Another Circle is a new public space for Mill Race Park in Columbus, Indiana. Its 2,800 pieces of salvaged limestone are organized to create a large 3.5 acre field of activity. This rough circle contains a diffuse programming of spaces for outdoor recreation; a loose gathering of function inside a scattering of stone.
The limestone pieces are salvaged from a local mill in Bloomington Indiana, Bybee Stone, and are then placed, stacked or arrayed to create a theater, a beach, a riverfront and areas for games and relaxation.
Mill Race Park underwent a substantial renovation in 1994 by landscape architect Michael van Valkenburgh and architect Stanley Saitowitz. The large circular lake by Van Valkenburgh combined with the architectural pavilions by Saitowitz each sensitively respond to their site and posed a significant challenge for this temporary project, namely how to design something for a park that already has a strong formal and architectural presence.
The response is a loose field of material that works between existing conditions and proposes a way to intensify what is already there. Another Circle captures a vehicular road and the People Trail, an extensive walking path around the city.
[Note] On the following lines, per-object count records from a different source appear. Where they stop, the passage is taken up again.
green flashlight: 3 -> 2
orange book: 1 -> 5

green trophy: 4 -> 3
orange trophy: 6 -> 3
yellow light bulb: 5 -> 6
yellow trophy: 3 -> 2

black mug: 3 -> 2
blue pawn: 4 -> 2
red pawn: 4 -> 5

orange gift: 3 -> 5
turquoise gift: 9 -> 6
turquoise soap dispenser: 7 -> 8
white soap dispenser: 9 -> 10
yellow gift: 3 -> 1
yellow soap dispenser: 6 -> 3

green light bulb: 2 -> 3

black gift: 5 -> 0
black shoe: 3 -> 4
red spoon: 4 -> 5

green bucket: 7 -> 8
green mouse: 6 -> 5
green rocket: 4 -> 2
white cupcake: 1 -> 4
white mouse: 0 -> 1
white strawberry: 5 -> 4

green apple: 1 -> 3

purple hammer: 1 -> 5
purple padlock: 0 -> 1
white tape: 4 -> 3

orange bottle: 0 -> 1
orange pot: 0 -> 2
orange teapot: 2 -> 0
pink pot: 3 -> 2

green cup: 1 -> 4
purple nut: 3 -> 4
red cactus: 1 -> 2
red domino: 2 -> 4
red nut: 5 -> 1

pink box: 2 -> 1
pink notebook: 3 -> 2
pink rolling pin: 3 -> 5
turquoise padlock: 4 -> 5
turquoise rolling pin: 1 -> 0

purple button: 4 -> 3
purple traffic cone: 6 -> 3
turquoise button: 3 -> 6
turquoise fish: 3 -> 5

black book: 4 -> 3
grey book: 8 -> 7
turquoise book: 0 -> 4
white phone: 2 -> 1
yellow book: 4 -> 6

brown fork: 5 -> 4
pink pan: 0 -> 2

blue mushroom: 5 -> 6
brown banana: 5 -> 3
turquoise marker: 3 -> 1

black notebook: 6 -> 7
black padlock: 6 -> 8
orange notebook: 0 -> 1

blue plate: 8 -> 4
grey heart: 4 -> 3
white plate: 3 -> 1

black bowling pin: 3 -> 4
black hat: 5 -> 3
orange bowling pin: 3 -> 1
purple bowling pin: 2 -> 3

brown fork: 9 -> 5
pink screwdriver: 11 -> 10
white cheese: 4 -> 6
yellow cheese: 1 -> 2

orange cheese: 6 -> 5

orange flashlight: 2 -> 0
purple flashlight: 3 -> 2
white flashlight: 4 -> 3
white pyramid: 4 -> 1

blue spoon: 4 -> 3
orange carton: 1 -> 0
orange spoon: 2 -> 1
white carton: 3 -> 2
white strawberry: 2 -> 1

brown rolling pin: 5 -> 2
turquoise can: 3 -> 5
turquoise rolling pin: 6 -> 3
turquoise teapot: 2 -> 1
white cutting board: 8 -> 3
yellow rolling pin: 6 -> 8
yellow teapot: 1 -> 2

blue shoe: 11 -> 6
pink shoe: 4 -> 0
It also connects the round lake to the surrounding Flatrock River. This intensity of circulation combined with the deliberate placement of salvaged material make for a new public landscape for Indiana that is integrated into public infrastructure and also enjoyed as a new attraction in the park.
It also provides a solution for the vast amount of salvaged limestone prevalent in Indiana, a beautiful natural resource that is integral to the state’s history and character. How discarded material gets a second life and allows the community to be part of a larger collective construction is the true ambition of Another Circle.
The construction process was completely paperless. The information about the location, stack type and size was transmitted to a smart phone on site. With the aid of a GPS receiver the site crew located and stacked the stones. The exact composition of the stacks, the sculptural forms were left up to the craftsmen.